#### DATASET RECORDS ####

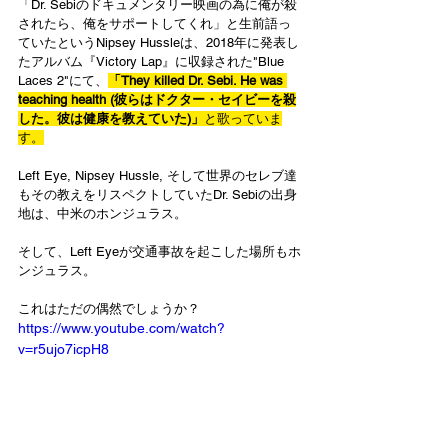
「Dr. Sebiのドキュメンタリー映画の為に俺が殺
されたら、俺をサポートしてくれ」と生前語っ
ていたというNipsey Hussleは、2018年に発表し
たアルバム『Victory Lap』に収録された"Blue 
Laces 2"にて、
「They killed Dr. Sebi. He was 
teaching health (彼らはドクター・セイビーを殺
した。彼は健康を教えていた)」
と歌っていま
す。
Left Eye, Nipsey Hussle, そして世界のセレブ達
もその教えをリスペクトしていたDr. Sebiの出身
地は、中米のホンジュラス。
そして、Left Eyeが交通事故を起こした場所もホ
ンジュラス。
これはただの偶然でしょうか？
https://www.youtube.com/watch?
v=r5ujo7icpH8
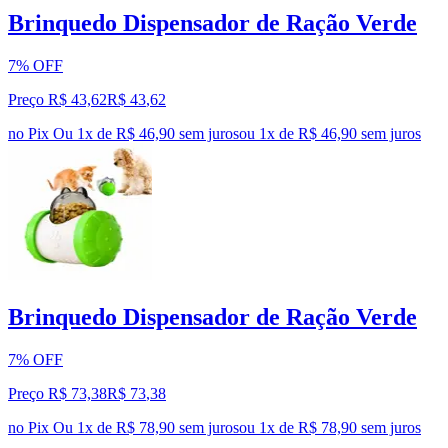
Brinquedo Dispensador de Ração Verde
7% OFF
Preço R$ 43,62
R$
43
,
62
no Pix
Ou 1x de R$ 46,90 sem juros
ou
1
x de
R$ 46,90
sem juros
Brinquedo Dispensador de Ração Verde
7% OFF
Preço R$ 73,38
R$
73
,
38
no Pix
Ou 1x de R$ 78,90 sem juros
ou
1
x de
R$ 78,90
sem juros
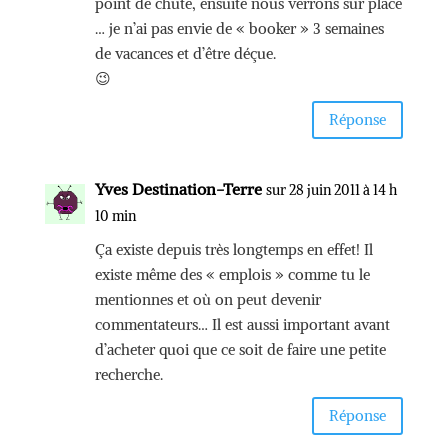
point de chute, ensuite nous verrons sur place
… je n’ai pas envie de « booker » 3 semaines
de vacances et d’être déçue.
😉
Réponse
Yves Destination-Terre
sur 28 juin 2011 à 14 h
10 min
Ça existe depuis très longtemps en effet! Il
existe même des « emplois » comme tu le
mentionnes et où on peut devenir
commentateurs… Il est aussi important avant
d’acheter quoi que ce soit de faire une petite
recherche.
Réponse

####
#### DATASET RECORDS ####

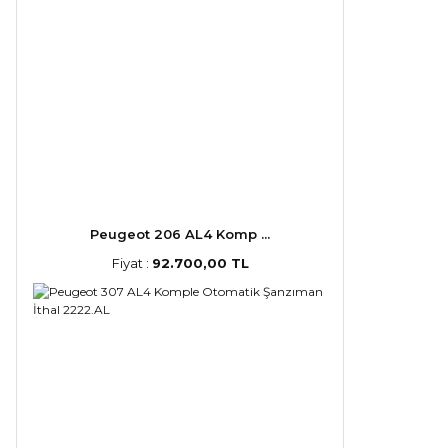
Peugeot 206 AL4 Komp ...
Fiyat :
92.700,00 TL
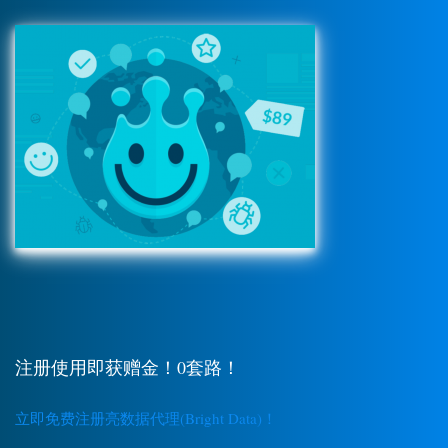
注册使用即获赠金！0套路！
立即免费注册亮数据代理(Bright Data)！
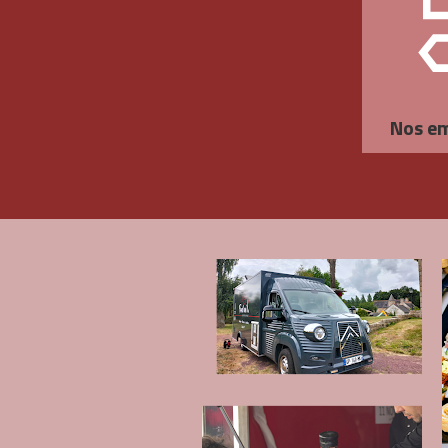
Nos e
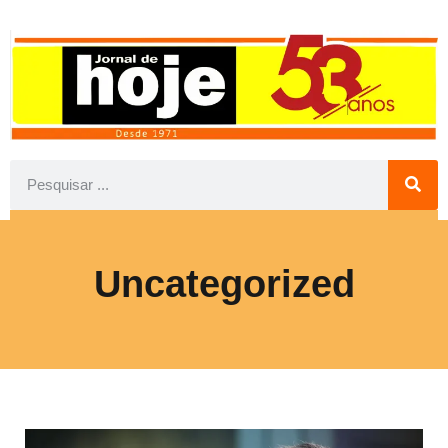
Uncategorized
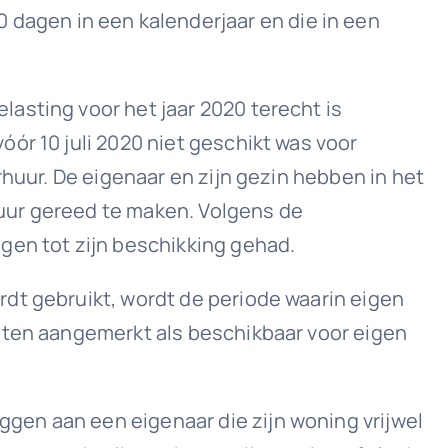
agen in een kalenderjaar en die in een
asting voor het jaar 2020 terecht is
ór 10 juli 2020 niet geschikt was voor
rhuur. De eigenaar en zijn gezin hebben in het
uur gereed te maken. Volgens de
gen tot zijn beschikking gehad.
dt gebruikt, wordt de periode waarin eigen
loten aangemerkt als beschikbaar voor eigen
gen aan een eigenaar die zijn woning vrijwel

####

● WHAT TO WORK ON:
For this task, return exactly the stretch of the listing above from the line with "Uncategorized" through the line with "loten aangemerkt als beschikbaar voor eigen", inclusive and without pictures.

● SOLUTION BELOW:
Uncategorized
agen in een kalenderjaar en die in een
asting voor het jaar 2020 terecht is
ór 10 juli 2020 niet geschikt was voor
rhuur. De eigenaar en zijn gezin hebben in het
uur gereed te maken. Volgens de
gen tot zijn beschikking gehad.
dt gebruikt, wordt de periode waarin eigen
loten aangemerkt als beschikbaar voor eigen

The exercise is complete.